--- Dataset records Enclosed Below ---

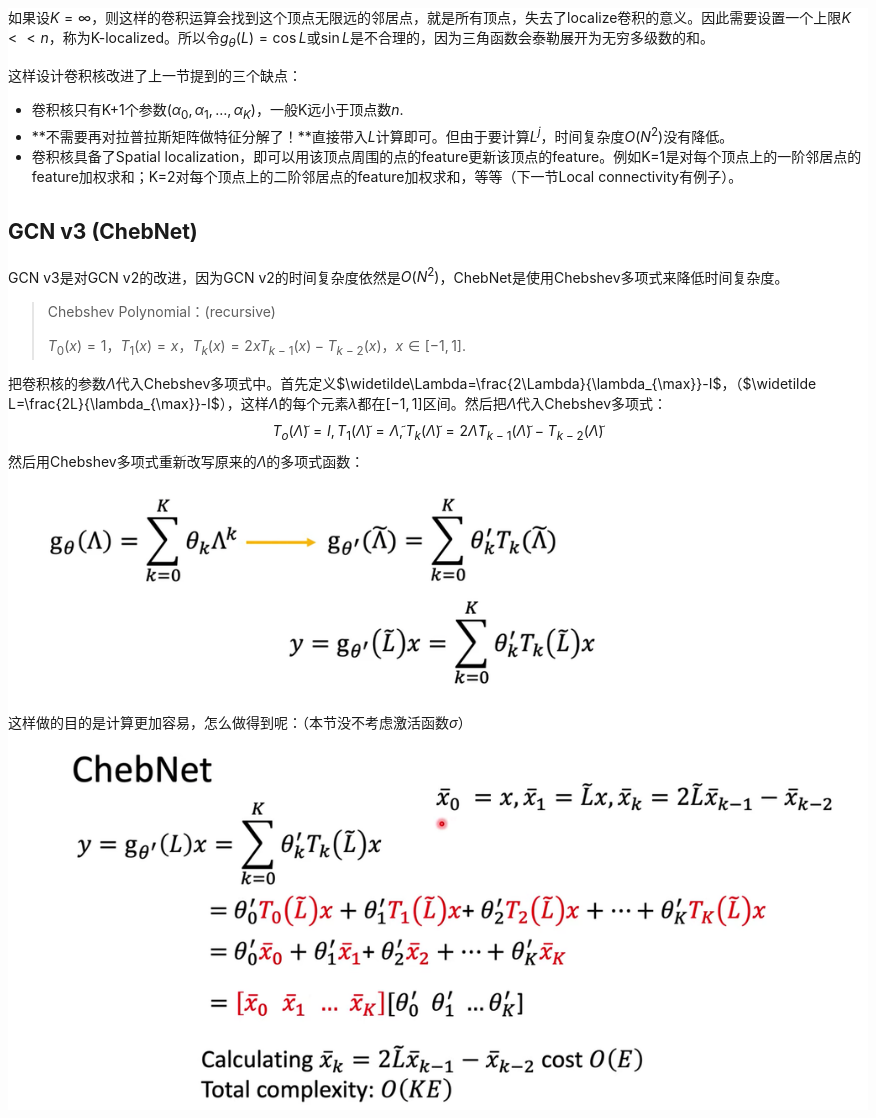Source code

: 如果设$K=\infty$，则这样的卷积运算会找到这个顶点无限远的邻居点，就是所有顶点，失去了localize卷积的意义。因此需要设置一个上限$K<<n$，称为K-localized。所以令$g_{\theta}(L)=\cos L$或$\sin L$是不合理的，因为三角函数会泰勒展开为无穷多级数的和。

这样设计卷积核改进了上一节提到的三个缺点：

- 卷积核只有K+1个参数$(\alpha_0,\alpha_1,\dots,\alpha_K)$，一般K远小于顶点数$n$.
- **不需要再对拉普拉斯矩阵做特征分解了！**直接带入$L$计算即可。但由于要计算$L^j$，时间复杂度$O(N^2)$没有降低。
- 卷积核具备了Spatial localization，即可以用该顶点周围的点的feature更新该顶点的feature。例如K=1是对每个顶点上的一阶邻居点的feature加权求和；K=2对每个顶点上的二阶邻居点的feature加权求和，等等（下一节Local connectivity有例子）。

## GCN v3 (ChebNet)

GCN v3是对GCN v2的改进，因为GCN v2的时间复杂度依然是$O(N^2)$，ChebNet是使用Chebshev多项式来降低时间复杂度。

> Chebshev Polynomial：(recursive)
>
> $T_0(x)=1$，$T_1(x)=x$，$T_k(x)=2xT_{k-1}(x)-T_{k-2}(x)$，$x\in[-1,1]$.

把卷积核的参数$\Lambda$代入Chebshev多项式中。首先定义$\widetilde\Lambda=\frac{2\Lambda}{\lambda_{\max}}-I$，（$\widetilde L=\frac{2L}{\lambda_{\max}}-I$），这样$\widetilde\Lambda$的每个元素$\widetilde\lambda$都在$[-1,1]$区间。然后把$\widetilde\Lambda$代入Chebshev多项式：
$$
T_o(\widetilde\Lambda)=I, T_1(\widetilde\Lambda)=\widetilde\Lambda, T_k(\widetilde\Lambda)=2\widetilde\Lambda T_{k-1}(\widetilde\Lambda)-T_{k-2}(\widetilde\Lambda)
$$
然后用Chebshev多项式重新改写原来的$\Lambda$的多项式函数：

![Chebnet1](GCN/Chebnet1.png)

这样做的目的是计算更加容易，怎么做得到呢：（本节没不考虑激活函数$\sigma$）

![Chebnet2](GCN/Chebnet2.png)
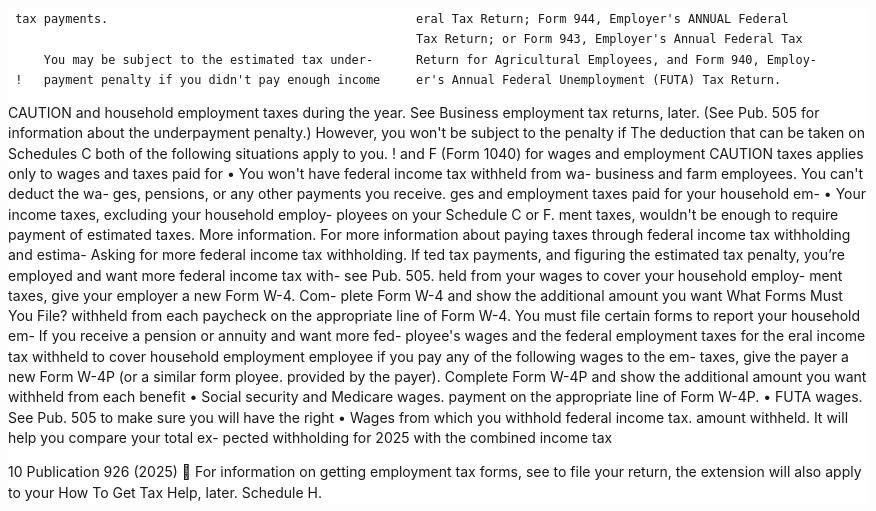      tax payments.                                           eral Tax Return; Form 944, Employer's ANNUAL Federal
                                                             Tax Return; or Form 943, Employer's Annual Federal Tax
         You may be subject to the estimated tax under-      Return for Agricultural Employees, and Form 940, Employ-
     !   payment penalty if you didn't pay enough income     er's Annual Federal Unemployment (FUTA) Tax Return.
CAUTION and household employment taxes during the year.
                                                             See Business employment tax returns, later.
(See Pub. 505 for information about the underpayment
penalty.) However, you won't be subject to the penalty if            The deduction that can be taken on Schedules C
both of the following situations apply to you.                 !     and F (Form 1040) for wages and employment
                                                             CAUTION taxes applies only to wages and taxes paid for
 • You won't have federal income tax withheld from wa-       business and farm employees. You can't deduct the wa-
     ges, pensions, or any other payments you receive.       ges and employment taxes paid for your household em-
 • Your income taxes, excluding your household employ-       ployees on your Schedule C or F.
     ment taxes, wouldn't be enough to require payment of
     estimated taxes.                                        More information. For more information about paying
                                                             taxes through federal income tax withholding and estima-
Asking for more federal income tax withholding. If           ted tax payments, and figuring the estimated tax penalty,
you’re employed and want more federal income tax with-       see Pub. 505.
held from your wages to cover your household employ-
ment taxes, give your employer a new Form W-4. Com-
plete Form W-4 and show the additional amount you want       What Forms Must You File?
withheld from each paycheck on the appropriate line of
Form W-4.                                                    You must file certain forms to report your household em-
   If you receive a pension or annuity and want more fed-    ployee's wages and the federal employment taxes for the
eral income tax withheld to cover household employment       employee if you pay any of the following wages to the em-
taxes, give the payer a new Form W-4P (or a similar form     ployee.
provided by the payer). Complete Form W-4P and show
the additional amount you want withheld from each benefit
                                                              • Social security and Medicare wages.
payment on the appropriate line of Form W-4P.                 • FUTA wages.
   See Pub. 505 to make sure you will have the right          • Wages from which you withhold federal income tax.
amount withheld. It will help you compare your total ex-
pected withholding for 2025 with the combined income tax

10                                                                                             Publication 926 (2025)
  For information on getting employment tax forms, see            to file your return, the extension will also apply to your
How To Get Tax Help, later.                                       Schedule H.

--- End of Enclosed Dataset records ---

> **Exercise instructions**
Of all the entries above, output exactly the lines between the one holding "plete Form W-4 and" and the one holding "See Pub. 505 to", inclusive.

> **Result for this exercise**
plete Form W-4 and show the additional amount you want       What Forms Must You File?
withheld from each paycheck on the appropriate line of
Form W-4.                                                    You must file certain forms to report your household em-
   If you receive a pension or annuity and want more fed-    ployee's wages and the federal employment taxes for the
eral income tax withheld to cover household employment       employee if you pay any of the following wages to the em-
taxes, give the payer a new Form W-4P (or a similar form     ployee.
provided by the payer). Complete Form W-4P and show
the additional amount you want withheld from each benefit
                                                              • Social security and Medicare wages.
payment on the appropriate line of Form W-4P.                 • FUTA wages.
   See Pub. 505 to make sure you will have the right          • Wages from which you withhold federal income tax.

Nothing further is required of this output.